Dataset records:
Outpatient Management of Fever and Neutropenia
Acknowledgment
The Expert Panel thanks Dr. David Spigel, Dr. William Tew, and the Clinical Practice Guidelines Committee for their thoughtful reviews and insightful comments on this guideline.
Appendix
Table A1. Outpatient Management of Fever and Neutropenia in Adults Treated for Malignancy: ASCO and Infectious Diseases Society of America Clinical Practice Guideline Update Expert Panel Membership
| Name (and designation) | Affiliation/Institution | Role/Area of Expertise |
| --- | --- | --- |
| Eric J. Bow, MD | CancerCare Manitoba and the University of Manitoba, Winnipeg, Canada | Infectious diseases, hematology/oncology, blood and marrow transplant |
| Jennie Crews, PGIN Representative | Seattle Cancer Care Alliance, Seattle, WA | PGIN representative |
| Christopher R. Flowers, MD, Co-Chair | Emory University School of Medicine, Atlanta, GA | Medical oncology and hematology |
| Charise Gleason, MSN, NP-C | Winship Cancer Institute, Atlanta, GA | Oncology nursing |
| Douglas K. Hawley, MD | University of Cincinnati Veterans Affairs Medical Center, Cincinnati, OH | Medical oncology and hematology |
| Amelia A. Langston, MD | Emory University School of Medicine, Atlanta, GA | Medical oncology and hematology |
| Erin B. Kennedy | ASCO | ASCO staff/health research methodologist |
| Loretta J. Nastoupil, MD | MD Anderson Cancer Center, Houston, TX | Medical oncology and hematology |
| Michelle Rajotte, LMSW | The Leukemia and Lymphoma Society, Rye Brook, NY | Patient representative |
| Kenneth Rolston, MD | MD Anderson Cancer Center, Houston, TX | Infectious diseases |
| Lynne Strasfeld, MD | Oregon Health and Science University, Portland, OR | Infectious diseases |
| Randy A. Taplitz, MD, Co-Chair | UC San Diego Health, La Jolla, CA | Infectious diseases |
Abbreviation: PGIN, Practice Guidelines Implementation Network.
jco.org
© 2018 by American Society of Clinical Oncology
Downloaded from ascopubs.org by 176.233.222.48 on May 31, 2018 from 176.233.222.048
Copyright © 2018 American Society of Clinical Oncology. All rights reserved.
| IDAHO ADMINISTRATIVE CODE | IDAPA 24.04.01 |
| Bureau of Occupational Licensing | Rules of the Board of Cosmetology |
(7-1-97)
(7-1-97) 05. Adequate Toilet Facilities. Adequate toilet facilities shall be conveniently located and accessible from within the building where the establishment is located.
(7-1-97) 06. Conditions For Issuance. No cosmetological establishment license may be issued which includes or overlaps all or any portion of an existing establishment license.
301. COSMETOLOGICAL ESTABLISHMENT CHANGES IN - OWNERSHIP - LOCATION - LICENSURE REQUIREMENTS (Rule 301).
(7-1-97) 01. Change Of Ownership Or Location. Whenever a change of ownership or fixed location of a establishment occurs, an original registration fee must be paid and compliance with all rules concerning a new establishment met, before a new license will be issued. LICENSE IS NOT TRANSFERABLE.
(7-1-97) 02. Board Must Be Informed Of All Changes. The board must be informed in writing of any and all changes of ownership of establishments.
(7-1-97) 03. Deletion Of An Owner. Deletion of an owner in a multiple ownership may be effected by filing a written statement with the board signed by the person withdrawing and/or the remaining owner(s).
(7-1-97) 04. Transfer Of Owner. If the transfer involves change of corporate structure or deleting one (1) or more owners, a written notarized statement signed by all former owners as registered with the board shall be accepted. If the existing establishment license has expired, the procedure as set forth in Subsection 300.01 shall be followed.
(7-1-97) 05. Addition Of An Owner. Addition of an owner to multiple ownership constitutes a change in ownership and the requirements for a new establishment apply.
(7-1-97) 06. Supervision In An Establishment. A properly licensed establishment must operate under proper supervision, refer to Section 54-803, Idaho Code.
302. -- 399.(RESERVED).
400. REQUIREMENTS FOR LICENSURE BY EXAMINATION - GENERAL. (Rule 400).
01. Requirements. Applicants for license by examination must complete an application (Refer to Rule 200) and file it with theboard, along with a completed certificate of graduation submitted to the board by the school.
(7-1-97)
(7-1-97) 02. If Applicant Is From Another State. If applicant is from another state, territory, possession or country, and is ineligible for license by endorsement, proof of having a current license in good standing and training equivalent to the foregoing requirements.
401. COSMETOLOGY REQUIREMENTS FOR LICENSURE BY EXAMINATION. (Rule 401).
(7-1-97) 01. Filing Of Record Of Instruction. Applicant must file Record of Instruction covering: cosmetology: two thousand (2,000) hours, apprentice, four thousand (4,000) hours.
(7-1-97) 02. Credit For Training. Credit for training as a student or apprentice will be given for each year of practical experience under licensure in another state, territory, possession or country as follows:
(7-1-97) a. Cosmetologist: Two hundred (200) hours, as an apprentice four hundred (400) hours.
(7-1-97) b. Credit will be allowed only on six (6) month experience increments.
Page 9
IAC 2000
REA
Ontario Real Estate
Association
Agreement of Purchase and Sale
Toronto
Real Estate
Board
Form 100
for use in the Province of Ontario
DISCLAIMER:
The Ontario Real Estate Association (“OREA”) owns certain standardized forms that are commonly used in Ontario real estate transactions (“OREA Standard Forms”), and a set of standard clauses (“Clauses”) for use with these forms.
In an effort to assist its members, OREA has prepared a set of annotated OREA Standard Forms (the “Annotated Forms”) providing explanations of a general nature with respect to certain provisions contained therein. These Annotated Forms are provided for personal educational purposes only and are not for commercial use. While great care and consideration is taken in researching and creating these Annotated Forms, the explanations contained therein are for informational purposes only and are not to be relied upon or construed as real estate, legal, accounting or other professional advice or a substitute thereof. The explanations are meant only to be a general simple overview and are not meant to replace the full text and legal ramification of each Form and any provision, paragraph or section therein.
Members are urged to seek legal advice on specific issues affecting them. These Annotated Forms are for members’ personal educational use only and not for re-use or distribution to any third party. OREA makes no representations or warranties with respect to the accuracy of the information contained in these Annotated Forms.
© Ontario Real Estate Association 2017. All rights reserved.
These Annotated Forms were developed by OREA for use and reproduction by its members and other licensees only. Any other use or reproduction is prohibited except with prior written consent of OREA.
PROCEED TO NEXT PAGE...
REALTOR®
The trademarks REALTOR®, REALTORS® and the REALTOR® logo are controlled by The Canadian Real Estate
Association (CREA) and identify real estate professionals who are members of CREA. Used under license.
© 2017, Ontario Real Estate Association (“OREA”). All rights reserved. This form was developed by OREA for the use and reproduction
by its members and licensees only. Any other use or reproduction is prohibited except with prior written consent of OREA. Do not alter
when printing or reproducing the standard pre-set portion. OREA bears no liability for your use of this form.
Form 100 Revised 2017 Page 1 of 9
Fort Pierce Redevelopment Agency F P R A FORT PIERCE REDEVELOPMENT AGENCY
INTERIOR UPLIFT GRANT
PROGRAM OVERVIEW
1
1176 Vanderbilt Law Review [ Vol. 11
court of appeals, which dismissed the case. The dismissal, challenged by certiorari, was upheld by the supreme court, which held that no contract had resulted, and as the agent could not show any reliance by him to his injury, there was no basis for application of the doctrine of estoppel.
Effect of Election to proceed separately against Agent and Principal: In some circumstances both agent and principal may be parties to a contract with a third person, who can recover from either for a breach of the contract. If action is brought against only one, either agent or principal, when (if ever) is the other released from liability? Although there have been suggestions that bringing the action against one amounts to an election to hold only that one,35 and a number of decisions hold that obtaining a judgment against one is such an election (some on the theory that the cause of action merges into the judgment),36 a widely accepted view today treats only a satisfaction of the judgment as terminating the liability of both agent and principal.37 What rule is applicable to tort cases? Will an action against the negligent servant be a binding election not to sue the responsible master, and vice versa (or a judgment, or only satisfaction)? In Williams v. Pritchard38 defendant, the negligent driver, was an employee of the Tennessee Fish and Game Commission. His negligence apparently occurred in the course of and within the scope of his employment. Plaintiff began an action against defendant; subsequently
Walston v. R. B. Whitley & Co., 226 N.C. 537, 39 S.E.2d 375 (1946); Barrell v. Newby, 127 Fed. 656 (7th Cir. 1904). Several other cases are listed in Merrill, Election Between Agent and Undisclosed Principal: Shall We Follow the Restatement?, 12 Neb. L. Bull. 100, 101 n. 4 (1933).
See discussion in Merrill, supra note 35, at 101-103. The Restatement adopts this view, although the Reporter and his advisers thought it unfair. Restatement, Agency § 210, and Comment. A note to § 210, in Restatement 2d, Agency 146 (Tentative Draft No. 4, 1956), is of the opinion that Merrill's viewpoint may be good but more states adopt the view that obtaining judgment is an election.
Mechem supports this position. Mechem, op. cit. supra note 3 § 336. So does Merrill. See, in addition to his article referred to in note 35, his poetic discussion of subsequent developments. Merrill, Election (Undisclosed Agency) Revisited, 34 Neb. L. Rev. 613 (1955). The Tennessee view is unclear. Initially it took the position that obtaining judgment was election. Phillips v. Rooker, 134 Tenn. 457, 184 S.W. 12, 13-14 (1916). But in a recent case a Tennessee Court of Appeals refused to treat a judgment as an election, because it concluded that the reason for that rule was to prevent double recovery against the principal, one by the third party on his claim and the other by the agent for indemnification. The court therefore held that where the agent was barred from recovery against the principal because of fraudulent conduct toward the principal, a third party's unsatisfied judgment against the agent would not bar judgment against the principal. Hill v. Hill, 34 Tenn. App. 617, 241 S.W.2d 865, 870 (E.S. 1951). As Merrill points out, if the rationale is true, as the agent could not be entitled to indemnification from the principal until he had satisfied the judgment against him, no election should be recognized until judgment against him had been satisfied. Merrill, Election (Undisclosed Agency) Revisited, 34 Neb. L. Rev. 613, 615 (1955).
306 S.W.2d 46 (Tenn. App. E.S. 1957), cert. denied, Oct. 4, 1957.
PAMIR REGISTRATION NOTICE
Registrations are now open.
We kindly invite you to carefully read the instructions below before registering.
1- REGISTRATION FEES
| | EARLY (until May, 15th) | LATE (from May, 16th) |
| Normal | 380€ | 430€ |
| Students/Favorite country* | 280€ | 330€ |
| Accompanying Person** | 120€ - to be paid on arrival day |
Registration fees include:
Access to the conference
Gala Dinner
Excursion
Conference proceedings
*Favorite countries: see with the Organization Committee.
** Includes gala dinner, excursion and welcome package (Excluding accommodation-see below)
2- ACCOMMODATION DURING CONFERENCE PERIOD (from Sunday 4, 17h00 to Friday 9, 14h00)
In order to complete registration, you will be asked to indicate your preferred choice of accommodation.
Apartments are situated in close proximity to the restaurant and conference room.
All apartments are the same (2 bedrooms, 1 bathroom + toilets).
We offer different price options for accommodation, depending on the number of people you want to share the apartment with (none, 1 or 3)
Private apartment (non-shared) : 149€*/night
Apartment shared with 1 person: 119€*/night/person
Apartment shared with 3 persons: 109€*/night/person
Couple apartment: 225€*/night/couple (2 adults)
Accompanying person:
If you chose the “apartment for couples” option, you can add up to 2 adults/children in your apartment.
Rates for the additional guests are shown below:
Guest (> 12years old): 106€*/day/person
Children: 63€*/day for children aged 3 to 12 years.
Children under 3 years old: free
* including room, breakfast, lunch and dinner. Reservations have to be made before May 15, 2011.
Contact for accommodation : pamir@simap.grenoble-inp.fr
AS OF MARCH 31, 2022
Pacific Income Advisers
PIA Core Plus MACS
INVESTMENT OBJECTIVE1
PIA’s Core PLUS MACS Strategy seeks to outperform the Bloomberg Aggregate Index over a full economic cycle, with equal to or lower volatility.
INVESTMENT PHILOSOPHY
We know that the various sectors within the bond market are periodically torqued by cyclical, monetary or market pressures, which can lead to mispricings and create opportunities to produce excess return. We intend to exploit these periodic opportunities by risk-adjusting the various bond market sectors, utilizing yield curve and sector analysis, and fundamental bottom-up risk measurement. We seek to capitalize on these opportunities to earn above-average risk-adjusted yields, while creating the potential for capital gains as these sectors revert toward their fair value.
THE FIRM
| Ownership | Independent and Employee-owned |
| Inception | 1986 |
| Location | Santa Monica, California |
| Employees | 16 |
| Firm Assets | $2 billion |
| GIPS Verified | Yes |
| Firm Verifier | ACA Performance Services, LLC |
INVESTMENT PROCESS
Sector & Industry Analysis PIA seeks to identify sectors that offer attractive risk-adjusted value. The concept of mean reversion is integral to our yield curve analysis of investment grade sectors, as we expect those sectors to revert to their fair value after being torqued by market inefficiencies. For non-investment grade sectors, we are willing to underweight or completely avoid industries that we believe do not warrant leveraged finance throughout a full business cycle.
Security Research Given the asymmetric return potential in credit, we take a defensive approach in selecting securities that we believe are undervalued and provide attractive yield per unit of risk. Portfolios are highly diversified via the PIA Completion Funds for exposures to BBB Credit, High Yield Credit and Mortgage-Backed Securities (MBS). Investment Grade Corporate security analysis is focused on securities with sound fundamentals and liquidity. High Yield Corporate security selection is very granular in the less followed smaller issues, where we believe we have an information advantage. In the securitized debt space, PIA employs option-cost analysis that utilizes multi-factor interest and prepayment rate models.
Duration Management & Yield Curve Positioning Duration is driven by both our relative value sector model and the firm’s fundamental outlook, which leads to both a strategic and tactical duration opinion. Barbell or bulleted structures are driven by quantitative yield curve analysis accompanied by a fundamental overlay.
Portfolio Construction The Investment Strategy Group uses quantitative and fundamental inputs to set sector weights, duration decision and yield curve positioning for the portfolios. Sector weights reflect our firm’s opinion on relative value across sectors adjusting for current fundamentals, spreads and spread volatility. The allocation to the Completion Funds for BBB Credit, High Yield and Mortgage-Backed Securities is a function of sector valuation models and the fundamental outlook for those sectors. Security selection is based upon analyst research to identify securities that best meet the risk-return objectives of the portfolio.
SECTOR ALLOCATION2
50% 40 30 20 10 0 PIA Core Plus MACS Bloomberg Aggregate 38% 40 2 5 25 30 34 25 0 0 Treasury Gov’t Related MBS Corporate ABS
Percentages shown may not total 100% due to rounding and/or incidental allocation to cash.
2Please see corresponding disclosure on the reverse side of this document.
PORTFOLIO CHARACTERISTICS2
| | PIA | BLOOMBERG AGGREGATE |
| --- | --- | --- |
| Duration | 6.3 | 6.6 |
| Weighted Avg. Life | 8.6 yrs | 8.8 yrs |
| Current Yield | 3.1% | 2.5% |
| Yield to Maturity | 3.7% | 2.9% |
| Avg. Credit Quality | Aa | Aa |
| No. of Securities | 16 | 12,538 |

• [TO DO] Your answer should be the lines above, from the line containing "Conference proceedings" up to and including the line containing "If you chose", reproduced exactly and with nothing else.

• [ANSWER FOR THE TASK]
Conference proceedings
*Favorite countries: see with the Organization Committee.
** Includes gala dinner, excursion and welcome package (Excluding accommodation-see below)
2- ACCOMMODATION DURING CONFERENCE PERIOD (from Sunday 4, 17h00 to Friday 9, 14h00)
In order to complete registration, you will be asked to indicate your preferred choice of accommodation.
Apartments are situated in close proximity to the restaurant and conference room.
All apartments are the same (2 bedrooms, 1 bathroom + toilets).
We offer different price options for accommodation, depending on the number of people you want to share the apartment with (none, 1 or 3)
Private apartment (non-shared) : 149€*/night
Apartment shared with 1 person: 119€*/night/person
Apartment shared with 3 persons: 109€*/night/person
Couple apartment: 225€*/night/couple (2 adults)
Accompanying person:
If you chose the “apartment for couples” option, you can add up to 2 adults/children in your apartment.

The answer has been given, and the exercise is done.